◆ Задание ◆
Укажите, что, по словам мамы в учебном тексте, засохло в детской.

Первый куплет:
Муж:Ты меня больше не любишь. Ты вечно занята какими-то своими скучными делами.
Сын:Хватит меня долбить, чо ты сегодня такая злая?
Дочь:Мам, а ты обещала мне порисовать, а сама болтала по телефону.
Совесть:Во что ты превратилась?
Мама:Кать, у тебя в детской три цветка засохли, их никто уже месяц, наверное, не поливал.
Свекровь:Но, может быть, не стоит держать животных, если от них столько шерсти?
Ветеринар:Вы вообще обращали внимание, что у вашей кошки делается во рту?
Совесть:А сама просидела два часа в Интернете просто так.
Припев, хором: Катя, ты ничтожество!
Второй куплет:
Физичка:Когда вы с ним последний раз физикой занимались?
Редактор:Нет, текст не пойдет, он очень длинный и слишком литературный.
Отдыхающие в парке:Уходите отсюда со своей собакой, здесь дети гуляют! Ну и что же — на поводке!
Совесть:Меня не должно быть вообще.

◆ Представленные записи ◆

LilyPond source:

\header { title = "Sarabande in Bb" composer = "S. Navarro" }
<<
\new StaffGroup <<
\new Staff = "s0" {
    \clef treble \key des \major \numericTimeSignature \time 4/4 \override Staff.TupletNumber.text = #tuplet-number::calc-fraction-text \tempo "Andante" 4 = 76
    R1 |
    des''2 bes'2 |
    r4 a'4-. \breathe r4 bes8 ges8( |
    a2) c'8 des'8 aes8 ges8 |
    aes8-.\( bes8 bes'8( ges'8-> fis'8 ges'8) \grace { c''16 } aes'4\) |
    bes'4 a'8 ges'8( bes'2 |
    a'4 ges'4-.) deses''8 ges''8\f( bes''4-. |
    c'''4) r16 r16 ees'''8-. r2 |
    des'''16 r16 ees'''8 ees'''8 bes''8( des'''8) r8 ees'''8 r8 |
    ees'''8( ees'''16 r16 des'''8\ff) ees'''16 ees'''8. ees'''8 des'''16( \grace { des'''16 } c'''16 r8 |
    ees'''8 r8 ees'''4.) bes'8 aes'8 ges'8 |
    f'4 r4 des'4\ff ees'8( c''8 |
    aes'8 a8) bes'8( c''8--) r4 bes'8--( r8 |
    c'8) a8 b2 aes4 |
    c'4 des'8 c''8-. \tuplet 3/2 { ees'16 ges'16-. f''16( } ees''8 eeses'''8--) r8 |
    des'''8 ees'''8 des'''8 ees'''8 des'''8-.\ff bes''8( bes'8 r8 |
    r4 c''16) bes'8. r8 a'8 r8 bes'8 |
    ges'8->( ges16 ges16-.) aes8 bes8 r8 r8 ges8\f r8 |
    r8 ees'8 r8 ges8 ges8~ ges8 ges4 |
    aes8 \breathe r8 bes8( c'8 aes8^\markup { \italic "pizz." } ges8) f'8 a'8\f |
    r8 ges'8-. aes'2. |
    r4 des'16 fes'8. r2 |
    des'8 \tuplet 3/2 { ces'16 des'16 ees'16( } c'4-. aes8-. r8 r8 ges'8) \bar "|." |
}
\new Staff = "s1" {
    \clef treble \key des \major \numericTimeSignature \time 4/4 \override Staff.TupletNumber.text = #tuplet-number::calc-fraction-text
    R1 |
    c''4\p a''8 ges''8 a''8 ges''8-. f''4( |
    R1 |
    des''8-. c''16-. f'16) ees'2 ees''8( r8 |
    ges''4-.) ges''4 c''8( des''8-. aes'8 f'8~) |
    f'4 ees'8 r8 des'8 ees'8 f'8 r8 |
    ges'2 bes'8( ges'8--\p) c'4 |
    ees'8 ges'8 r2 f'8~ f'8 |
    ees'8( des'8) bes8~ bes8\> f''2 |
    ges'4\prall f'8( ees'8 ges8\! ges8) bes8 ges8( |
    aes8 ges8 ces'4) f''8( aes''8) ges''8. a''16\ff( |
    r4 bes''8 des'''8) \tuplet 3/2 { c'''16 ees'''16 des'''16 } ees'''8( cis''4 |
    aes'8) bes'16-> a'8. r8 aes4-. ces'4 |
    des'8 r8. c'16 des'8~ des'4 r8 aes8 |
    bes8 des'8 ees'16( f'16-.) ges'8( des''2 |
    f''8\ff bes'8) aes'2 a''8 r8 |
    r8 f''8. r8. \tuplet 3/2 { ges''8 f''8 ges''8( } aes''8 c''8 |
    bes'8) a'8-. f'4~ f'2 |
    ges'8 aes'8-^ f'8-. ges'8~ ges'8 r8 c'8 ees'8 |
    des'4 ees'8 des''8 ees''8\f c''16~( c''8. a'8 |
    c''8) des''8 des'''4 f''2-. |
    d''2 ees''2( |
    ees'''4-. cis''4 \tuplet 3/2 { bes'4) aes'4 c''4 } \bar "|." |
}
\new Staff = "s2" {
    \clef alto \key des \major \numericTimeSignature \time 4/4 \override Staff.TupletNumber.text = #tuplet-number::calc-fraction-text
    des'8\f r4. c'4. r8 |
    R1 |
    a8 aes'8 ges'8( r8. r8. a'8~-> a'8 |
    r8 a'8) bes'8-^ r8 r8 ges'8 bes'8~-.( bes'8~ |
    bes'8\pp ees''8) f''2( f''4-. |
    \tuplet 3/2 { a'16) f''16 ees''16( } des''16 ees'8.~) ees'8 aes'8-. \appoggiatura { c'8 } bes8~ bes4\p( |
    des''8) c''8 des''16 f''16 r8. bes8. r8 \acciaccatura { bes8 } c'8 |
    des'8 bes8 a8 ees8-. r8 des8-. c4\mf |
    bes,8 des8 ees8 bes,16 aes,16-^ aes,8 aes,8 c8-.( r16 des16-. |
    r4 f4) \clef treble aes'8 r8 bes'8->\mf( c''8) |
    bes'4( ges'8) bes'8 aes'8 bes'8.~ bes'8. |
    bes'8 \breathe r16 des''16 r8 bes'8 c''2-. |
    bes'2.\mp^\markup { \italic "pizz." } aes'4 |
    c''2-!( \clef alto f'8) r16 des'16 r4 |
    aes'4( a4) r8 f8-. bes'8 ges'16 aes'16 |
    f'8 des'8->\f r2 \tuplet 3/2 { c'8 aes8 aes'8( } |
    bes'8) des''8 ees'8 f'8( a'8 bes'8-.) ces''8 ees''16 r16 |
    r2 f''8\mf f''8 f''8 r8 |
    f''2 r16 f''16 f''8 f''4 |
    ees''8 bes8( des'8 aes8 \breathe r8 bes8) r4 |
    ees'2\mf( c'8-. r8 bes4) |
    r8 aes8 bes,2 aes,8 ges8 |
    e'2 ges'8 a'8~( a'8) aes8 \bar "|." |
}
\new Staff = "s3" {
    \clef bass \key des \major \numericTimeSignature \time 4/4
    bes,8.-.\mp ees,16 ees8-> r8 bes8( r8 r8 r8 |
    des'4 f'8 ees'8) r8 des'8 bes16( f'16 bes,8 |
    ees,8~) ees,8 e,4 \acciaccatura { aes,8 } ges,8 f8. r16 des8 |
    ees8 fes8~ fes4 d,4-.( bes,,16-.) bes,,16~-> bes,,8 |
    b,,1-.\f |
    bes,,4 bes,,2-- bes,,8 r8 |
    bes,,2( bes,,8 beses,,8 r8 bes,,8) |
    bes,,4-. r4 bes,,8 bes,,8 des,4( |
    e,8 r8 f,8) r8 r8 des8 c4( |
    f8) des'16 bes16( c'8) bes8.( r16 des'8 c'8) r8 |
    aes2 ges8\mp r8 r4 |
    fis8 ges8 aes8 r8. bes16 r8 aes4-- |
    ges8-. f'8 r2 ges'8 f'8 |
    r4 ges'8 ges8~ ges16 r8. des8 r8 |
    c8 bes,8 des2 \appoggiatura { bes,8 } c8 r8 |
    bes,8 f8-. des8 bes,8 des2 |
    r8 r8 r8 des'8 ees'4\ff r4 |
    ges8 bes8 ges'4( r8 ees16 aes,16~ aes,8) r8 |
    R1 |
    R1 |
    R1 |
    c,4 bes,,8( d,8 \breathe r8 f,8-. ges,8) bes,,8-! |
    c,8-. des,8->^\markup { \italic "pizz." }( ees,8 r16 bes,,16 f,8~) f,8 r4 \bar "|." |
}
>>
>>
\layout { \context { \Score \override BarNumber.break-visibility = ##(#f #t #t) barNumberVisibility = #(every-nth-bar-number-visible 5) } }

◆ Выполненное задание ◆
В детской засохли три цветка.